**Work to do**
Put the lines from the start of the items below through the line with "collection date: 1881" into a Markdown table with the columns Number and Text. Number each row and leave out any blank lines.

**The data**
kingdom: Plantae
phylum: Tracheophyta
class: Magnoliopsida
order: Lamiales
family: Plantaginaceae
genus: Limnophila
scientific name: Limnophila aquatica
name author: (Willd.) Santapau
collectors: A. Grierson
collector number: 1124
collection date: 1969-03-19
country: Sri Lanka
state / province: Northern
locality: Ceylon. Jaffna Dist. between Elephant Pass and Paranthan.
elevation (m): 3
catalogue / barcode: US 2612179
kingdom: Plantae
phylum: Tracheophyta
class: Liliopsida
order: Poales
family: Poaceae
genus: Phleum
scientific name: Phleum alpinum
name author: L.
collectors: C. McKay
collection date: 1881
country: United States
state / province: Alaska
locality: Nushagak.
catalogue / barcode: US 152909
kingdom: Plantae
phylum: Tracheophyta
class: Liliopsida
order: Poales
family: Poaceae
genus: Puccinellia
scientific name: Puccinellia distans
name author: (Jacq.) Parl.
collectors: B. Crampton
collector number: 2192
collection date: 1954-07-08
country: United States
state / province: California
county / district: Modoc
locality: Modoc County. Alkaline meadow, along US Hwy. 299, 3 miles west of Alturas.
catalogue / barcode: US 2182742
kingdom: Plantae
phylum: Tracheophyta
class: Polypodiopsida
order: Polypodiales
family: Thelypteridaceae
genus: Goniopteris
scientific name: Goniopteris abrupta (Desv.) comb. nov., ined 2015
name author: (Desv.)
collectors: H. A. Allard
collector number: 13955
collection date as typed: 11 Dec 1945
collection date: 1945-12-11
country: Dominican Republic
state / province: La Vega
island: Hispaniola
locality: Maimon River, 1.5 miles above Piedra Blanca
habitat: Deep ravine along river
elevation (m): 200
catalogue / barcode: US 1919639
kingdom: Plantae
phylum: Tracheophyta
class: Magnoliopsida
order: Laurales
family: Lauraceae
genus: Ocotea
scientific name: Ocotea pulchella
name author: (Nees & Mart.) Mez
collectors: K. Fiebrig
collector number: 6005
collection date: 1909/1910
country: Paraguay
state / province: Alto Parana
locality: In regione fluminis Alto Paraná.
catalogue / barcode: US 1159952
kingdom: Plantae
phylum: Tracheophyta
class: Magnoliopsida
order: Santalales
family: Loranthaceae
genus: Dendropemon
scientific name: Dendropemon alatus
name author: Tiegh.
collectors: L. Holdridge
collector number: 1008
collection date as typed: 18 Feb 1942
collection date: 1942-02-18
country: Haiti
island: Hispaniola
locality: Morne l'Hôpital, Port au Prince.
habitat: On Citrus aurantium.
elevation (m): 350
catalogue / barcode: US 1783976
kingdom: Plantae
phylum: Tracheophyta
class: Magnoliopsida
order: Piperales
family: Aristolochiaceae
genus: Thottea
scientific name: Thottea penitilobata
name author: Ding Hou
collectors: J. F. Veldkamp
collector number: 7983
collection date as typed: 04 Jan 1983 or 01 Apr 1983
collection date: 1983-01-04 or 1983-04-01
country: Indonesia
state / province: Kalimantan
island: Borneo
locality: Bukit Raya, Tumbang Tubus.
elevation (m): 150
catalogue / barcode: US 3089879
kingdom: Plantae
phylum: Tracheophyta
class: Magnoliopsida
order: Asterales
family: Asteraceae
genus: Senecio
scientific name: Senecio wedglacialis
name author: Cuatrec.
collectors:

**Written solution**
| Number | Text |
|---|---|
| 1 | kingdom: Plantae |
| 2 | phylum: Tracheophyta |
| 3 | class: Magnoliopsida |
| 4 | order: Lamiales |
| 5 | family: Plantaginaceae |
| 6 | genus: Limnophila |
| 7 | scientific name: Limnophila aquatica |
| 8 | name author: (Willd.) Santapau |
| 9 | collectors: A. Grierson |
| 10 | collector number: 1124 |
| 11 | collection date: 1969-03-19 |
| 12 | country: Sri Lanka |
| 13 | state / province: Northern |
| 14 | locality: Ceylon. Jaffna Dist. between Elephant Pass and Paranthan. |
| 15 | elevation (m): 3 |
| 16 | catalogue / barcode: US 2612179 |
| 17 | kingdom: Plantae |
| 18 | phylum: Tracheophyta |
| 19 | class: Liliopsida |
| 20 | order: Poales |
| 21 | family: Poaceae |
| 22 | genus: Phleum |
| 23 | scientific name: Phleum alpinum |
| 24 | name author: L. |
| 25 | collectors: C. McKay |
| 26 | collection date: 1881 |